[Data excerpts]

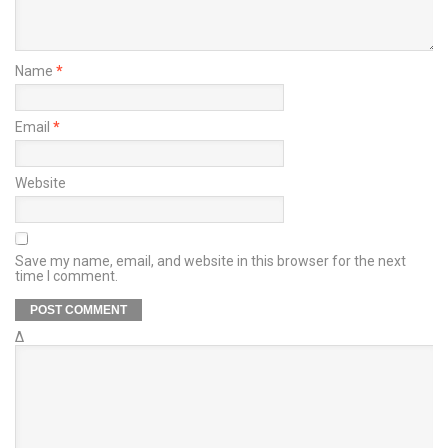
Name
*
Email
*
Website
Save my name, email, and website in this browser for the next
time I comment.
Δ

→ Instructions to follow:
Starting at the line with "Save my name, email, and", restate each line through the end of the records, both ends included, and stop there.

→ Written answer:
Save my name, email, and website in this browser for the next
time I comment.
Δ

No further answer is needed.